One of the earliest uses of the phrase in print was in The Cincinnati Enquirer in 1877 when Amos Booth of the Cincinnati Reds was described as "without doubt, the best utility player in the country." That season, he played shortstop, pitcher, catcher, second base, third base and outfield.

Within MLB, César Tovar, Cookie Rojas, Bert Campaneris, Shane Halter, Don Kelly, Jose Oquendo Scott Sheldon, and Andrew Romine all played every position (including pitcher) during their respective careers, with Tovar, Campaneris, Halter, Sheldon, and Romine all doing it in one game.

In 1991, the Detroit Tigers' Tony Phillips was the first player to start 10 games at five different positions in the same season.

In 2005, Chone Figgins started 48 games at third, 45 in center field and 36 at second, and finished 17th in American League Most Valuable Player balloting.

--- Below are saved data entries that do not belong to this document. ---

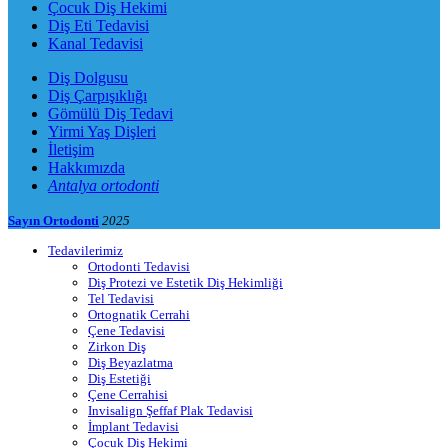
Çocuk Diş Hekimi
Diş Eti Tedavisi
Kanal Tedavisi
Diş Dolgusu
Diş Çarpışıklığı
Gömülü Diş Tedavi
Yirmi Yaş Dişleri
İletişim
Hakkımızda
Antalya ortodonti
Sayın Ortodonti
2025
Tedavilerimiz
Ortodonti Tedavisi
Diş Protezi ve Estetik Diş Hekimliği
Tel Tedavisi
Ortognatik Cerrahi
Çene Tedavisi
Zirkon Diş
Diş Beyazlatma
Diş Estetiği
Çene Cerrahisi
Invisalign Şeffaf Plak Tedavisi
İmplant Tedavisi
Çocuk Diş Hekimi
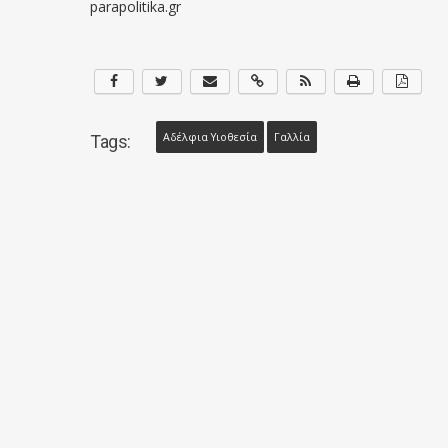
parapolitika.gr
Αδέλφια Υιοθεσία
Γαλλία
Tags:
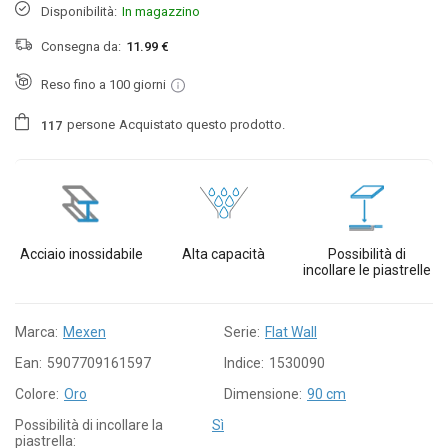
Disponibilità:
In magazzino
Consegna da:
11.99 €
Reso fino a 100 giorni
persone
Acquistato questo prodotto.
1
1
7
Acciaio inossidabile
Alta capacità
Possibilità di
incollare le piastrelle
Marca:
Mexen
Serie:
Flat Wall
Ean:
5907709161597
Indice:
1530090
Colore:
Oro
Dimensione:
90 cm
Possibilità di incollare la
Sì
piastrella:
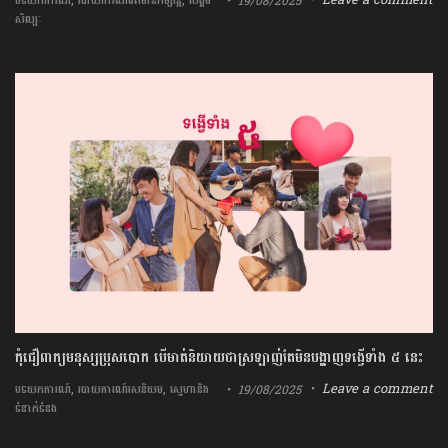
,
,
Leave a comment
19/08/2025
បទយកការណ៍
របាយការណ៍ព័ត៌មានកម្សាន្ត
សង្គម
សិល្បៈ
កុំជឿពាក្យមនុស្សប្រុសបោក បើមាត់និយាយថាស្រឡាញ់តែមិនបង្ហាញទង្វើទាំង ៥ នេះ
,
,
Leave a comment
19/08/2025
បទយកការណ៍
របាយការណ៍រសនិយម
ស្នេហានិង
ទំនាក់ទំនង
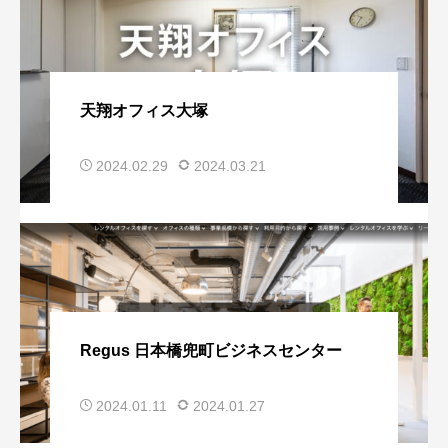
天翔オフィス大塚
2024.02.29
2024.03.21
Regus 日本橋兜町ビジネスセンター
2024.01.11
2024.01.27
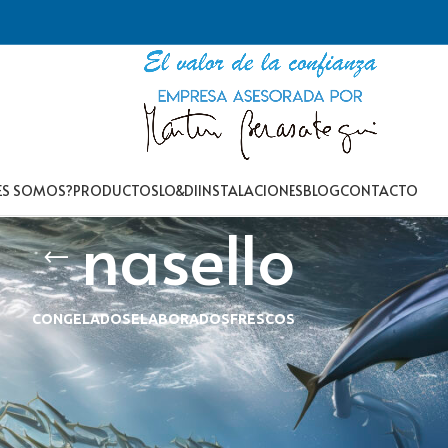
ES SOMOS?
PRODUCTOS
LO&DI
INSTALACIONES
BLOG
CONTACTO
nasello
CONGELADOS
ELABORADOS
FRESCOS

Second baseman Ben Zobrist played first base, second base, third base, shortstop and outfield; José Bautista played first base, second base, third base, and outfield; and Josh Harrison played second base, shortstop, third base, outfield, and pitcher. All three were named All Stars while playing multiple positions in their All-Star seasons. Zobrist and Bautista both finished in the top 10 in MVP voting while starting at least 40 games at two different defensive positions.

In 2015, Brock Holt of the Boston Red Sox was the first player ever to be selected to the All Star Game after starting at seven or more positions before the All-Star break.

Willians Astudillo played every position except for shortstop in his major league career.